I agree ______________________________
McKelvey J.
Released: July 9, 2021
CITATION: Chijindu v. Law Society of Ontario, 2021 ONSC 4872
DIVISIONAL COURT FILE NO.: 017/21
DATE: 20210709
ONTARIO SUPERIOR COURT OF JUSTICE DIVISIONAL COURT
Penny, McKelvey, Newton JJ.
BETWEEN:
CHRISTIAN CHUKWUEDOZIE CHIJINDU Appellant
– and –
LAW SOCIETY OF ONTARIO Respondent
REASONS ON APPEAL
Date of Release: July 9, 2021
[^1]: Law Society of Ontario v. Chijindu, 2020 ONLSTH 55 at para. 2 [“Chijindu (LSTH No. 2)”]; Law Society of Ontario v. Chijindu, 2019 ONLSTH 147 [“Chijindu (LSTH No. 1)”].
[^2]: Law Society of Ontario v. Chijindu, 2020 ONLSTA 19 [“Chijindu (LSTA)”].
[^3]: Autopoietic Telemetric Solutions Ltd. v. Chijindu, 2016 ONSC 5119 at para. 18.
[^4]: Autopoietic Telemetric Solutions Ltd. v. Chijindu, 2016 ONSC 5907 at para. 6.
[^5]: Chijindu (LSTH No. 1).
[^6]: Chijindu (LSTH No. 1), at para. 49.
[^7]: Chijindu (LSTH No. 1), at para. 51.
[^8]: Chijindu (LSTH No. 1), at paras. 52-64.
[^9]: It was acknowledged by Mr. Chijindu in his affidavit that these accounts were contrary to the Solicitors Act, R.S.O. 1990, c. S.13, s. 28.1, and O. Reg. 195/04: Contingency Fee Agreements which prohibits the solicitor from recovering more in fees than the client recovers.
[^10]: Chijindu (LSTH No. 1), at para. 70.
[^11]: Chijindu (LSTH No. 1), at para. 70.
[^12]: Chijindu (LSTH No. 1), at paras. 77 to 89.
[^13]: Chijindu (LSTH No. 1), at para. 77.
[^14]: Chijindu (LSTH No. 1), at para. 81.
[^15]: Chijindu (LSTH No. 1), at para. 93.
[^16]: Chijindu (LSTH No. 1), at para. 99.
[^17]: Chijindu (LSTH No. 1), at paras. 100-106.
[^18]: Chijindu (LSTH No. 2), at para. 10.
[^19]: Chijindu (LSTH No. 2), at para. 13.
[^20]: Chijindu (LSTH No. 2), at para. 15.
[^21]: Chijindu (LSTH No. 2), at para. 15.

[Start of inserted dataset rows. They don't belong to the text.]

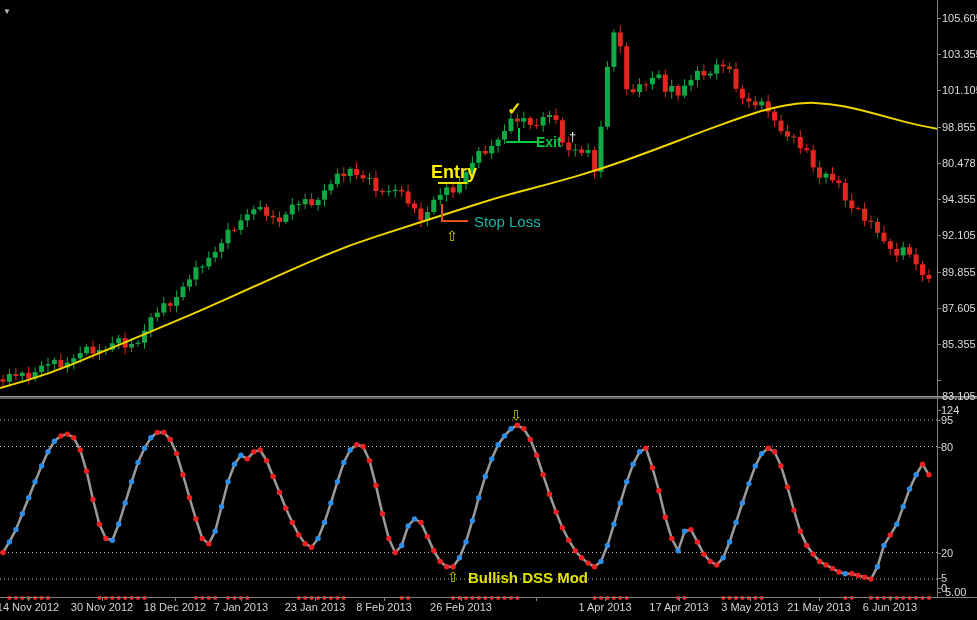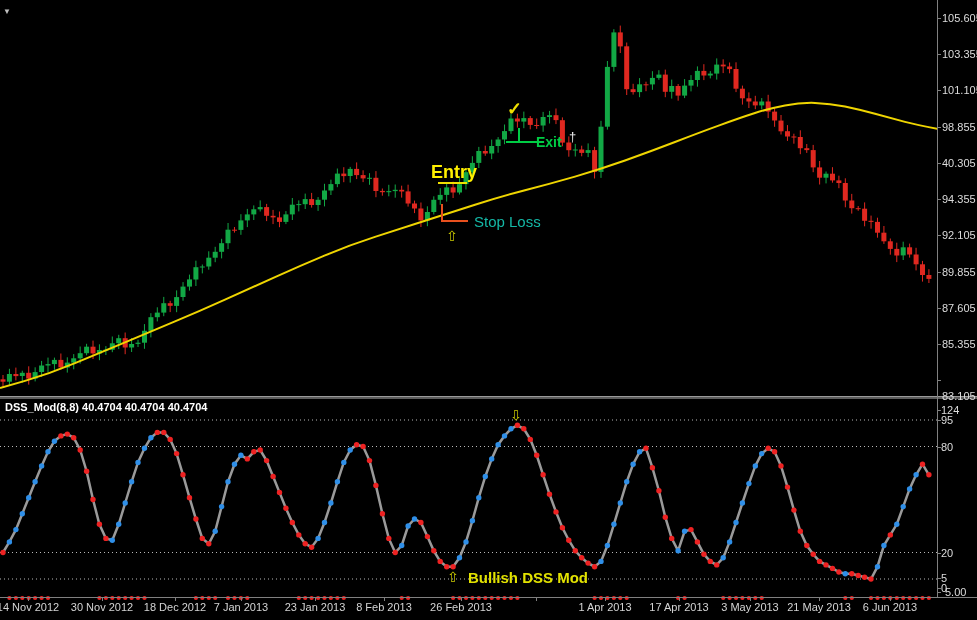--- a/index.html
+++ b/index.html
@@ -563,7 +563,7 @@
       <div class="ptick" style="top: 90px;"></div>
       <div class="plabel" style="top: 121px;">98.855</div>
       <div class="ptick" style="top: 127px;"></div>
-      <div class="plabel" style="top: 157px;">40.305</div>
+      <div class="plabel" style="top: 157px;">80.478</div>
       <div class="ptick" style="top: 163px;"></div>
       <div class="plabel" style="top: 193px;">94.355</div>
       <div class="ptick" style="top: 199px;"></div>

[^22]: Chijindu (LSTA), at para. 24.
[^23]: Chijindu (LSTA), at para. 72.
[^24]: See R. v. Cunningham, 2010 SCC 10, [2010] 1 S.C.R. 331, Canadian National Railway Co. v. McKercher LLP, 2013 SCC 39, [2013] 2 S.C.R. 649, and Groia v. Law Society of Upper Canada, 2018 SCC 27, [2018] 1 S.C.R. 772.
[^25]: Chijindu (LSTA), at para. 88.
[^26]: 2019 SCC 65 at para 37; see also Housen v Nikolaisen, 2002 SCC 33 at paras. 10, 19, 26-37, [2002] 2 S.C.R. 235.
[^27]: Law Society Act, R.S.O. 1990, c. L.8, s. 49.25.
[^28]: Chijindu (LSTA), at paras. 127-28.